At Deloitte, the increases have focused on junior positions, with associates’ base pay jumping from $500 to $3,500 a month, according to the internal document. Those for analysts increased by $600 to $3,800, with a more modest increase of $100 to $200 for management positions.
The accountancy firm recently reviewed salaries and adjusted them according to “the current market to stay competitive,” Ms. Ong Siok Peng, talent lead for Deloitte Singapore, said in a statement in response to questions from Bloomberg News.
At PwC, “higher increases” than in previous years have been made to base salaries, according to its internal email to staff. The company is trying to keep both its compensation and benefits competitive, said Mr. Chua Chin San, the company’s human capital manager in Singapore, without giving details of the salary increases.

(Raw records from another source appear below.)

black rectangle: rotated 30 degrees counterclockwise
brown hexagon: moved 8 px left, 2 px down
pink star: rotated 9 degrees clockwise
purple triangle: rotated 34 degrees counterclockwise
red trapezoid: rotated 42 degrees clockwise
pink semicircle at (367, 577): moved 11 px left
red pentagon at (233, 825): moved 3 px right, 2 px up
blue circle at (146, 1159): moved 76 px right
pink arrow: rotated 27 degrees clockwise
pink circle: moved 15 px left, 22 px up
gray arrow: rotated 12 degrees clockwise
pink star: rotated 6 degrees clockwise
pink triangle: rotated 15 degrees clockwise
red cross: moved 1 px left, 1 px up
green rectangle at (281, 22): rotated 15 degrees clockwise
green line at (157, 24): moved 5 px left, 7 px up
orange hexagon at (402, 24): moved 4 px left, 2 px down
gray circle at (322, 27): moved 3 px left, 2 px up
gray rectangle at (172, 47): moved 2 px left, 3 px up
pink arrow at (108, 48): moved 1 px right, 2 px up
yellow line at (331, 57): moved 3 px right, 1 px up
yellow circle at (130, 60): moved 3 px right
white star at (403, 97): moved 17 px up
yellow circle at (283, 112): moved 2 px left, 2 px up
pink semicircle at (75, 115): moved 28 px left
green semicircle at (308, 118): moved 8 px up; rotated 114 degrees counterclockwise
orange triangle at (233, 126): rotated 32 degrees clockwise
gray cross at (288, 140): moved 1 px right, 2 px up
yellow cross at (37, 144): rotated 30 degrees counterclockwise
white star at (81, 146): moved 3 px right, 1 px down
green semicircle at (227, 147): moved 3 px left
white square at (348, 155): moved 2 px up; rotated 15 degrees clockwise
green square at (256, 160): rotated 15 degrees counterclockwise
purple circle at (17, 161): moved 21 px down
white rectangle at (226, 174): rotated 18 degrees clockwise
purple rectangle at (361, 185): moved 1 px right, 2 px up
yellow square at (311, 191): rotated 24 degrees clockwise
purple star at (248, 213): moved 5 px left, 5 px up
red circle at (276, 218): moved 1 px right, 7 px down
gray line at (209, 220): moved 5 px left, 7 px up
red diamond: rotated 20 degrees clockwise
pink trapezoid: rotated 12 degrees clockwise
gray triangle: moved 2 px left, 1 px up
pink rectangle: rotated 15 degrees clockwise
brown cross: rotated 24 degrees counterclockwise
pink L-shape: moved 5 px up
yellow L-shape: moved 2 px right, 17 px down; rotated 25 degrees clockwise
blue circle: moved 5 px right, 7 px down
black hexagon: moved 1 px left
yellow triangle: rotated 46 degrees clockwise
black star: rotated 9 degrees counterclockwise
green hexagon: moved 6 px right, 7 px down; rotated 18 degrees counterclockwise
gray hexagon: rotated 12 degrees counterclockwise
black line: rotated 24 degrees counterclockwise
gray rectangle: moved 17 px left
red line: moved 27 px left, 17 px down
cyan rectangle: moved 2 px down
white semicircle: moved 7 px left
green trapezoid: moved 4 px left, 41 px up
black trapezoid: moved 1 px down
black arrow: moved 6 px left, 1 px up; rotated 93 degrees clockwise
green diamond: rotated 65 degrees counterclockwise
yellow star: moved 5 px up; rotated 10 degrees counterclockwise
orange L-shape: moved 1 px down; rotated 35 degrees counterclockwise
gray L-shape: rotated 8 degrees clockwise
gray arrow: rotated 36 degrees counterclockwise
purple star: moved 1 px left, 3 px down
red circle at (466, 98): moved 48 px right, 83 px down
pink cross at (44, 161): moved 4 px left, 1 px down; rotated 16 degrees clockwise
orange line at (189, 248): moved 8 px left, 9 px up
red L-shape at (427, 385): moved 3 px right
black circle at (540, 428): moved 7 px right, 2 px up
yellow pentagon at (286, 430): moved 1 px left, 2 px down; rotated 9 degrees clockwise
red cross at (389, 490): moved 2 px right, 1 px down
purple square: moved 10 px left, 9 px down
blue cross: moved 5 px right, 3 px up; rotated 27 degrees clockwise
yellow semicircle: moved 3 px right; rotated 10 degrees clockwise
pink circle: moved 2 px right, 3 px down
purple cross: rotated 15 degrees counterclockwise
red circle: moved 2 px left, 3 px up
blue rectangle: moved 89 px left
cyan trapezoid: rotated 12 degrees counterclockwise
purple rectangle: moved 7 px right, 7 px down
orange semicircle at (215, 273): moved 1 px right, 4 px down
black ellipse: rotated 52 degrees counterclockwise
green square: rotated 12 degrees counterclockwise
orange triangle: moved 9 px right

EY can add to its off-cycle pay rise. The company is making salary and benefit adjustments “beyond” the annual review cycle “if necessary”, according to Mr. Liew Nam Soon, the firm’s ASEAN regional managing partner.
The wage increases have come as companies struggle to retain staff. The average attrition rate among the big four companies here rose to 38% in the 12 months to September 30, 2021, from 24% in the year-ago period, according to figures submitted to the government. Outside of the Big Four, the median attrition rate among audit firms in Singapore is even higher at 62%, having doubled from the previous year.
Employees have “skills and knowledge that make them very attractive to the market as a whole, which means attrition will be inevitable,” said Ms Janice Foo, KPMG’s head of people in Singapore. The firm will do what is necessary, “including on the compensation front”, she said, without giving further details on future salary adjustments.